O agente funerário coçou
a cabeça, pensou mais um pouco, pareceu hesitar um pouco, mas acabou falando:
– Olhe,
delegado, nas mortes dos outros anos, não. Mas nestas últimas incluindo o
Valdemar Silva nisso, tem alguma coisa que me deixou com a pulga atrás da
orelha. Pode ser uma bobagem, uma coisa sem importância. Pode ser até que as
pessoas tivessem uma doença do fígado, sei lá.
– E que
coisa era essa, Seu Alcebíades?
– Pois
olhe, rapaz, não em todos, mas em três deles, eu notei uma coisa esquisita
mesmo.
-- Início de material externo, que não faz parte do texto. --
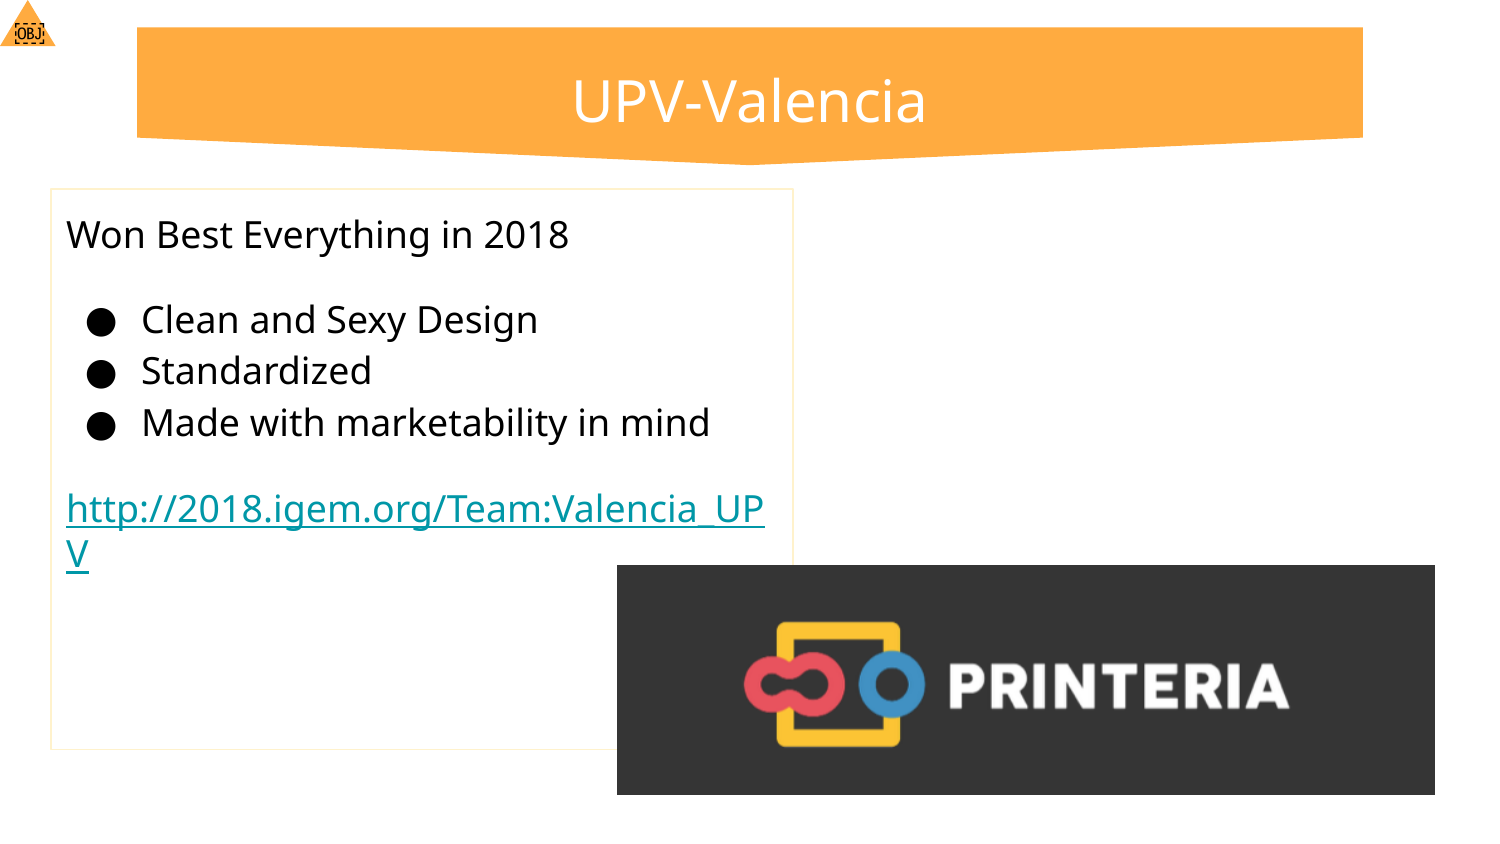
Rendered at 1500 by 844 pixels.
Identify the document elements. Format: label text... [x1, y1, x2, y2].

text_box [493, 144, 1221, 166]
text_box ￼ [0, 0, 493, 493]
picture [616, 565, 1435, 795]
list Won Best Everything in 2018 Clean and Sexy Design Standardized Made with marketability in mind http://2018.igem.org/Team:Valencia_UPV [51, 189, 794, 750]
title UPV-Valencia [493, 49, 1449, 144]
text_box [493, 27, 1363, 49]
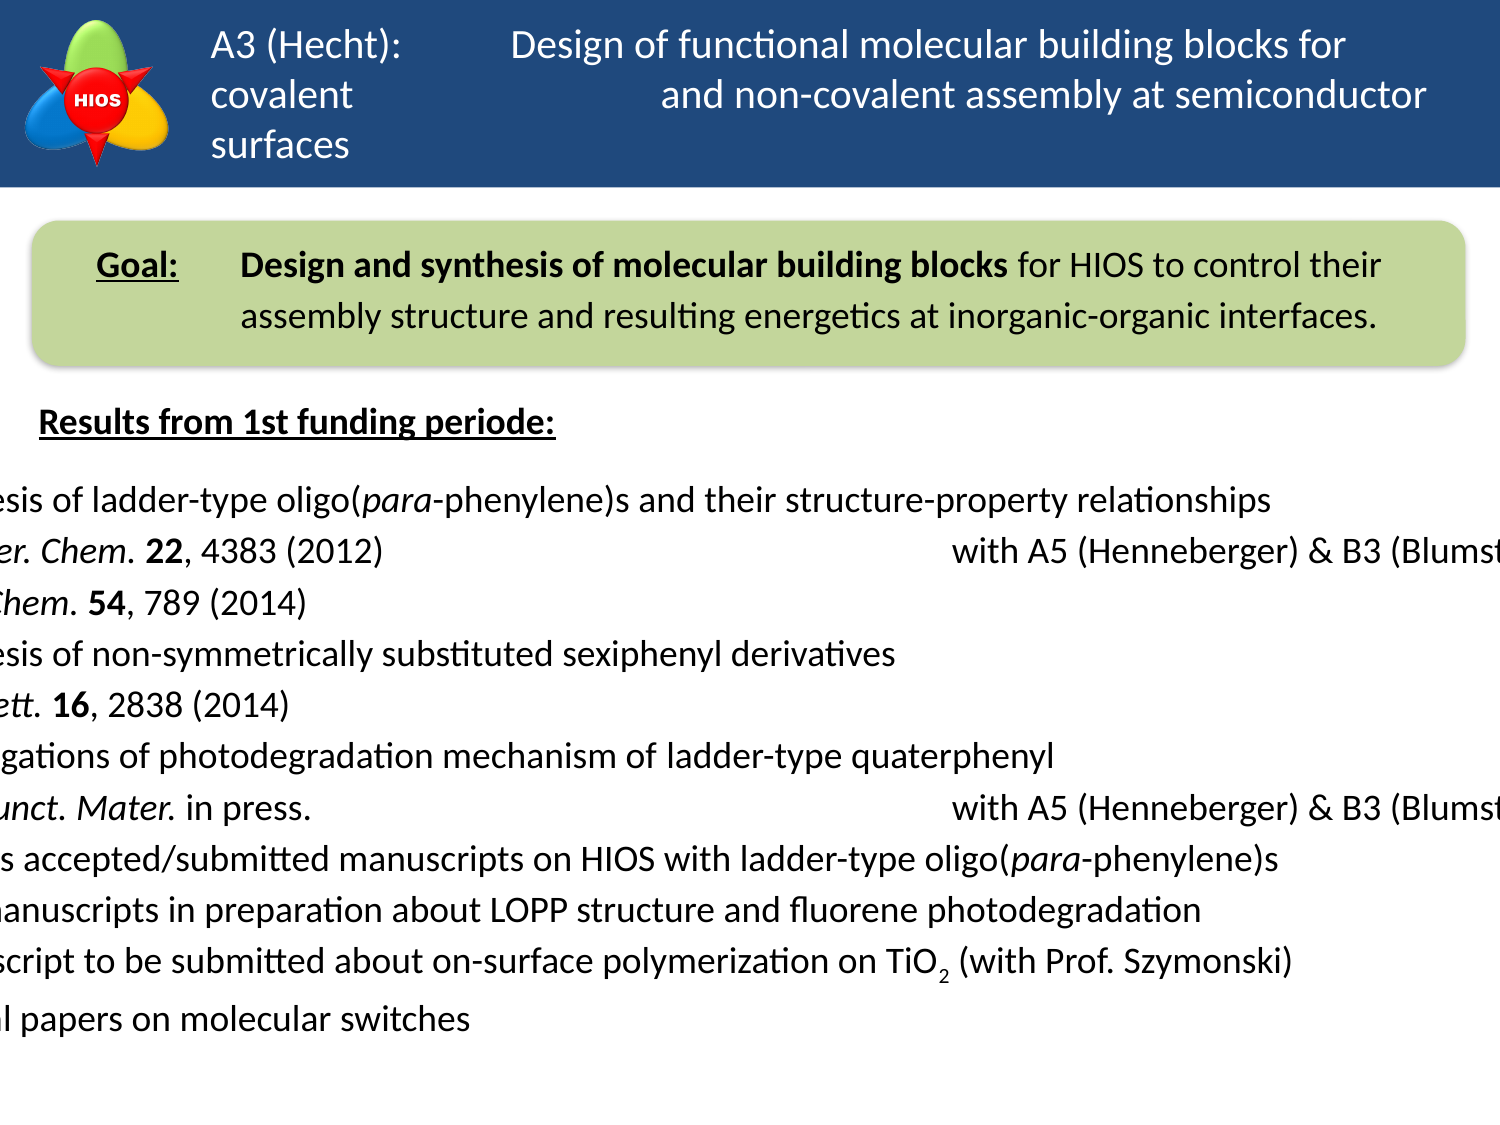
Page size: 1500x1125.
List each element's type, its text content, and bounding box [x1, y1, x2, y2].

A COR da pele deles.
O
delegado deu um pulo no assento da viatura, bateu com a cabeça no teto,
disfarçou o entusiasmo:
– Quais
deles?
– Pois o
Silva, a mocinha grávida e o Pimenta, o colega do Silva.
– Que
tal, delegado? – comentou Eurico, igualmente entusiasmado.
– A cor
era o AMARELO, Seu Alcebíades?
–
Caramba! Era isso mesmo, delegado. Como é que o senhor adivinhou?
– Muito
bem, caro Alcebíades Trancoso, chegou a hora de a polícia de Amarante lhe fazer
uma revelação. Uma revelação estarrecedora, uma revelação de um assassinato que
nós estamos mantendo em segredo até hoje. Eu sei muito bem que posso confiar no
senhor, como já demonstrou cabalmente na armação que a gente fez pra fingir a
morte do Celso Teles. Sem a sua participação e sem o seu sigilo, nada teria
dado certo. Pois prepare-se: Valdemar Silva foi assassinado! Não morreu do coração.
Foi envenenado.
O
papa-defuntos soltou um assobio de surpresa e disse:
–
Caramba! E isso tem a ver com a cor amarela dele?
– Tudo a
ver, Seu Alcebíades. O veneno usado provoca essa cor por algumas horas, até
desaparecer. Depois a cor e o resíduo do próprio veneno desaparecem. Se a gente
não colher o sangue até poucas horas depois da morte, uma exumação não encontra
mais resíduos dele.
–
Que coisa incrível, delegado! Mas então as outras duas pessoas, os outros dois
amarelos...
– Bem –
disse o investigador estagiário – é exatamente isso que nós estamos procurando
aqui com o senhor. E o mais incrível, é que NÓS ENCONTRAMOS!
– Seu Alcebíades
do céu! O senhor tem uma memória assombrosa! – falou o delegado, quase
gritando.
– Ora,
obrigado, delegado, mas isso não é nada perto do registro, das fichas que eu
tenho dessas pessoas. E das fotografias. Espere só que eu vou buscar no
arquivo. Vou demorar um pouquinho. Ah, agora eu compreendo porque vocês
quiseram falar comigo aqui na viatura. O caso é gravíssimo, pode corresponder a
mais de um assassinato. É ultrassecreto!
– Top secret, Seu Alcebíades. Sigilo
absoluto.
– Claro,
claro, contem comigo. Agora preciso ir pro escritório, com licença.